CPAs gain ground as financial advisers.

Wealthy investors and families are increasingly turning to certified public accountants for investment management and financial planning services. Clients find CPAs’ independence from major financial institutions attractive in the wake of such wealth management industry embarrassments as a federal tax evasion investigation against UBS and huge losses on Citigroup-affiliated hedge funds offered through Citi Global Wealth Management.

According to a 2007 study by Seattle-based accounting firm Moss Adams, assets under management at CPA firms are growing at a 20 percent annual rate, and revenues at a 35 percent rate. By comparison, revenues for the asset management industry as a whole grew by 16.9 percent in 2006, according to the most recent data available.

CPA firms have a built-in advantage, notes Anthony Wood, CEO of New York–based IPro One, which helps them set up advisory units and establish succession plans for partners: These firms are already trusted advisers to the rich, having assisted in managing their complex tax situations and small businesses. He expects CPAs’ advisory practices to grow rapidly as their firms’ baby boomer clients approach retirement and seek help in moving from saving and investing to drawing an income from their assets. CPAs also have the freedom to pick and choose products from a wide array of asset managers and can avoid conflicts of interest.

“Asset managers and others need to take notice of CPAs, which have a captive client base,” says Wood. “The biggest problem that faces other independent registered investment advisers is finding clients,” he says. “With wealth managers inside a CPA firm, the business is sitting right there.”

N. Nicholas Bhandari, managing director of Tegra Financial Partners in Atlanta, the wealth management arm of Habif, Arogeti & Wynne, the biggest independent CPA firm in Georgia, says he expects his firm to have “$2 billion in assets under management within five years.” That would be a fourfold increase over the amount Tegra now has from wealthy investors. Serving 20 percent of the parent firm’s clients, Tegra initially encountered resistance from accounting partners who feared that the financial advisory relationships could jeopardize their tax business, especially if recommended investments soured. Bhandari says this is one of the challenges facing CPAs, and Tegra, which began as a retirement-plan consulting firm and entered wealth management in 1999, spent a lot of time educating partners about the value of the advisory business. Today about 60 percent of the partners buy into the concept — no doubt encouraged by the fact that wealth advisory now represents 10 percent of the firm’s revenue.

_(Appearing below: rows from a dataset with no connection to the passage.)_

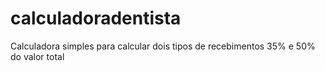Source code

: # calculadoradentista
Calculadora simples para calcular dois tipos de recebimentos 35% e 50% do valor total
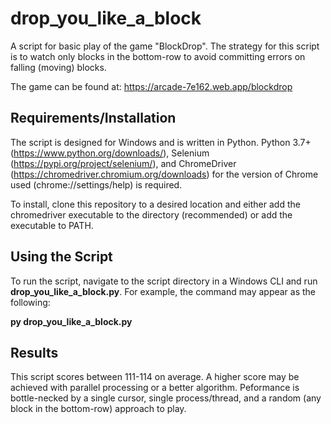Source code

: # drop_you_like_a_block
A script for basic play of the game "BlockDrop". The strategy for this script is to watch only blocks in the bottom-row to avoid committing errors on falling (moving) blocks.

The game can be found at: https://arcade-7e162.web.app/blockdrop


## Requirements/Installation
The script is designed for Windows and is written in Python. Python 3.7+ (https://www.python.org/downloads/), Selenium (https://pypi.org/project/selenium/), and ChromeDriver (https://chromedriver.chromium.org/downloads) for the version of Chrome used (chrome://settings/help) is required.

To install, clone this repository to a desired location and either add the chromedriver executable to the directory (recommended) or add the executable to PATH.


## Using the Script
To run the script, navigate to the script directory in a Windows CLI and run __drop_you_like_a_block.py__. For example, the command may appear as the following:

__py drop_you_like_a_block.py__


## Results
This script scores between 111-114 on average. A higher score may be achieved with parallel processing or a better algorithm.
Peformance is bottle-necked by a single cursor, single process/thread, and a random (any block in the bottom-row) approach to play.





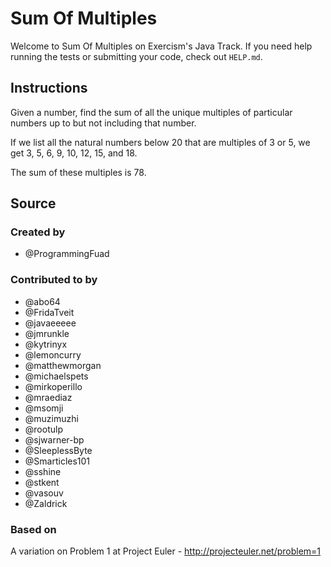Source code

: # Sum Of Multiples

Welcome to Sum Of Multiples on Exercism's Java Track.
If you need help running the tests or submitting your code, check out `HELP.md`.

## Instructions

Given a number, find the sum of all the unique multiples of particular numbers up to
but not including that number.

If we list all the natural numbers below 20 that are multiples of 3 or 5,
we get 3, 5, 6, 9, 10, 12, 15, and 18.

The sum of these multiples is 78.

## Source

### Created by

- @ProgrammingFuad

### Contributed to by

- @abo64
- @FridaTveit
- @javaeeeee
- @jmrunkle
- @kytrinyx
- @lemoncurry
- @matthewmorgan
- @michaelspets
- @mirkoperillo
- @mraediaz
- @msomji
- @muzimuzhi
- @rootulp
- @sjwarner-bp
- @SleeplessByte
- @Smarticles101
- @sshine
- @stkent
- @vasouv
- @Zaldrick

### Based on

A variation on Problem 1 at Project Euler - http://projecteuler.net/problem=1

Christopher Allegretti, CEO of Hill, Barth & King, an accounting firm based in Boardman, Ohio, says its HBK Sorce Financial arm, established in 2001, now accounts for 20 to 25 percent of revenues. “Before we started financial services, we referred all that business away,” he notes. “We work with a lot of entrepreneurs and have a detailed inventory of their business and financial lives. We see it all the time, where clients have eight brokerage accounts and a hodgepodge of investments. They need a quarterback.”

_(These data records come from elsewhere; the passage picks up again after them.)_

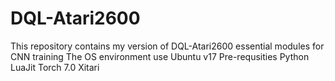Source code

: # DQL-Atari2600
This repository contains my version of DQL-Atari2600 essential modules for CNN training
The OS environment use Ubuntu v17
Pre-requsities
Python
LuaJit
Torch 7.0
Xitari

HBK Sorce recently started providing wealth services to a 25-physician medical services practice that was an accounting client. “Our knowledge goes much deeper than just filing a tax return at the end of the year,” says Allegretti. “That can’t be replicated by other advisers.”

Still, CPAs face plenty of competition for wealth advisory, and the big institutions are hardly conceding the field. Even as they accumulate more assets, CPA practices tend to be small, which could limit their range of products. And if they grow too big, they will have to spend more on overhead and infrastructure and could lose the advantage of intimacy with clients.

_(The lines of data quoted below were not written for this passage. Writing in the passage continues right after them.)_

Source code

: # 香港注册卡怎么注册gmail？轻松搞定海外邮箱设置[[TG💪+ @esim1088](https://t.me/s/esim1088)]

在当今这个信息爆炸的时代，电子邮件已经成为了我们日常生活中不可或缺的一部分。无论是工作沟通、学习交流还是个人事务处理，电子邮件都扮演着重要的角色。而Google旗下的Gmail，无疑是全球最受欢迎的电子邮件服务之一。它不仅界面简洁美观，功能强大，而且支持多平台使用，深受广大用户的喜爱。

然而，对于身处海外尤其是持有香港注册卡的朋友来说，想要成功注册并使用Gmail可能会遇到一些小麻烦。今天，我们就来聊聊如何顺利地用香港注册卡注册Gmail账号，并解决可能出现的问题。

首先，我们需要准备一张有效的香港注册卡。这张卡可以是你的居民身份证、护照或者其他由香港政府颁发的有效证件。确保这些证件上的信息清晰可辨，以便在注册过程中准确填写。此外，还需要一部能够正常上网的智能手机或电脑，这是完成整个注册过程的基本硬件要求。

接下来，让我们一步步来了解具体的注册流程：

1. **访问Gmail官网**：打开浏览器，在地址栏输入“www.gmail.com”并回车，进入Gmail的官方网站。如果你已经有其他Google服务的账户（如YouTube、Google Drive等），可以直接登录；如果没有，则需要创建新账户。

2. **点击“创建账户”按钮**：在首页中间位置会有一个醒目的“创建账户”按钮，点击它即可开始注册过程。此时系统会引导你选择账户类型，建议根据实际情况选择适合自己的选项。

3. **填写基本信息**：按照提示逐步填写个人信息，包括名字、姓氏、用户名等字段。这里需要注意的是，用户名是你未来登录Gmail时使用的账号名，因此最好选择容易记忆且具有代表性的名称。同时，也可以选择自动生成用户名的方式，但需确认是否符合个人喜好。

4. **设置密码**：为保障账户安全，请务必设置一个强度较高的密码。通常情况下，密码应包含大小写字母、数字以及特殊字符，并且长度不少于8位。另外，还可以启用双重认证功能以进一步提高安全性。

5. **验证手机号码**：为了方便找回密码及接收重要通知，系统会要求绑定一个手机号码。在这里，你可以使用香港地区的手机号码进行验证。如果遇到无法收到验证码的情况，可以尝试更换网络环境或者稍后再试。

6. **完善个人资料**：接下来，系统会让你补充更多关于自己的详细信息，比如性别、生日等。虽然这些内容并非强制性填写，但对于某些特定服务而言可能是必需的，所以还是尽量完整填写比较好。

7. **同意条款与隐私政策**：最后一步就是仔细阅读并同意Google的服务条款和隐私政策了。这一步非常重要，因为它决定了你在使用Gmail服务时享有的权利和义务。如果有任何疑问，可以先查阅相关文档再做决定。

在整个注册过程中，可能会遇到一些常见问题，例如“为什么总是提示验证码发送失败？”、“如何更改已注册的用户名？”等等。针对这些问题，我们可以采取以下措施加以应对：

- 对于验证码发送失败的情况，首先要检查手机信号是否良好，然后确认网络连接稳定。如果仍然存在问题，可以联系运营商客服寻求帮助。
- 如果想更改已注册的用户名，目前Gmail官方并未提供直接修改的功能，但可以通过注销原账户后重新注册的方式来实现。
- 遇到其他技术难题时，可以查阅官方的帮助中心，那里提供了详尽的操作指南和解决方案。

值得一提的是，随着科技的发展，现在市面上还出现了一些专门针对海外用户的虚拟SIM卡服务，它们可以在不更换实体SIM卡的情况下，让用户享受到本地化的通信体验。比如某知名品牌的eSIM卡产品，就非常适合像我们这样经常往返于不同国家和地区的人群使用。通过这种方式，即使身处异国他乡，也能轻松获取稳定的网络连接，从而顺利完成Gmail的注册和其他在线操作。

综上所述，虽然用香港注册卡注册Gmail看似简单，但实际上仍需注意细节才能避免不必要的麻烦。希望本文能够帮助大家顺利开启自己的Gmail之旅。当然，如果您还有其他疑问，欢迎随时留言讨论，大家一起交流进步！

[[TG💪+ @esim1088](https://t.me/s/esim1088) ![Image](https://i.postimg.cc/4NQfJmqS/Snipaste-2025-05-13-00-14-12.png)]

Christopher Sorce, managing partner of HBK Sorce — in 1995 he co-founded Sorce Financial, which HBK acquired in 2001 — says CPAs can rely on third parties to match what the big financial services firms offer, such as the ability to sell small businesses for retiring founders. He believes CPAs will continue to grow because investors don’t want to be locked into the products that big firms push. “People don’t want proprietary products. We’re just the conductor of the orchestra.”

“The big guys claim that they have access to the glitzy products,” notes Tegra’s Bhandari. “We have that same access, but we’re also independent.”